For this task, output exactly the lines of the material below starting at the line with "toaster: none [142,262,199,311]" and ending at the line with "cutting board: none [362,275,481,333]"; pictures are to be excluded.
Segment Start: Material to process
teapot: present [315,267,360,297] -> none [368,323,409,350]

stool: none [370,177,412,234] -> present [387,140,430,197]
Segment End: Material to process
Segment Start: Material to process
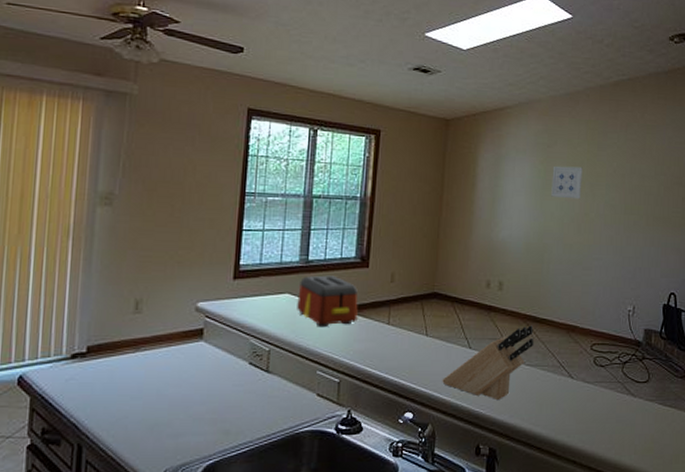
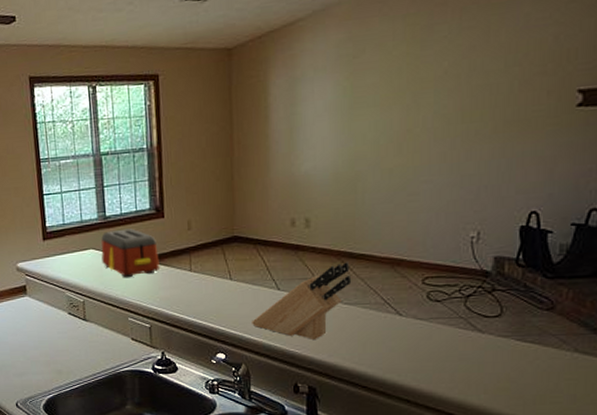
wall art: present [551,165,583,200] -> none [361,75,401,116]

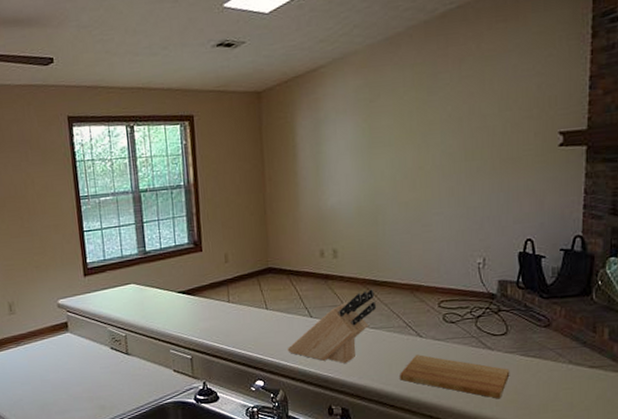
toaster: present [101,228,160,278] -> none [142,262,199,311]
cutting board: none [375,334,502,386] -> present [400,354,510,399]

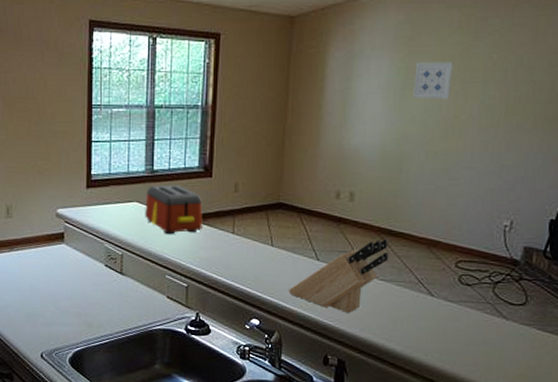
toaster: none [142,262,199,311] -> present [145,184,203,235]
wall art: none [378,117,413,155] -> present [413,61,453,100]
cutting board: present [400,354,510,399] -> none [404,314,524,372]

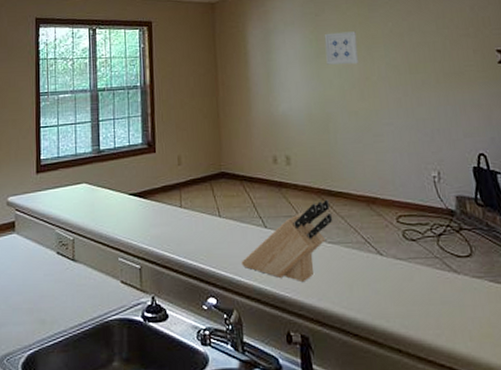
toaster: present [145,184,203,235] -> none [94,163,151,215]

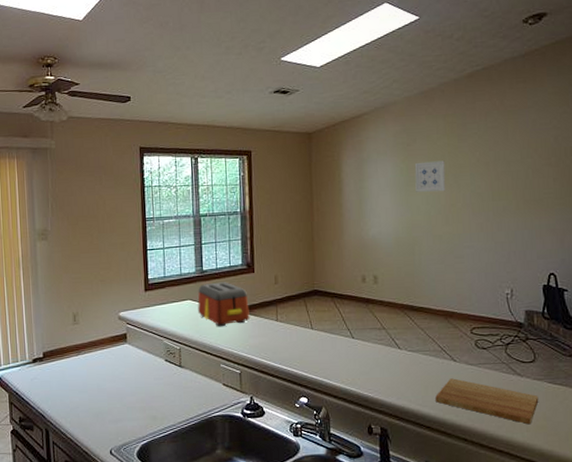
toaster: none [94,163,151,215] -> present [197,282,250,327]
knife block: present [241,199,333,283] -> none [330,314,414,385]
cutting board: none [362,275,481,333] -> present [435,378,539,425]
Segment End: Material to process
**Output for this exercise:**
toaster: none [142,262,199,311] -> present [145,184,203,235]
wall art: none [378,117,413,155] -> present [413,61,453,100]
cutting board: present [400,354,510,399] -> none [404,314,524,372]

toaster: present [145,184,203,235] -> none [94,163,151,215]

toaster: none [94,163,151,215] -> present [197,282,250,327]
knife block: present [241,199,333,283] -> none [330,314,414,385]
cutting board: none [362,275,481,333] -> present [435,378,539,425]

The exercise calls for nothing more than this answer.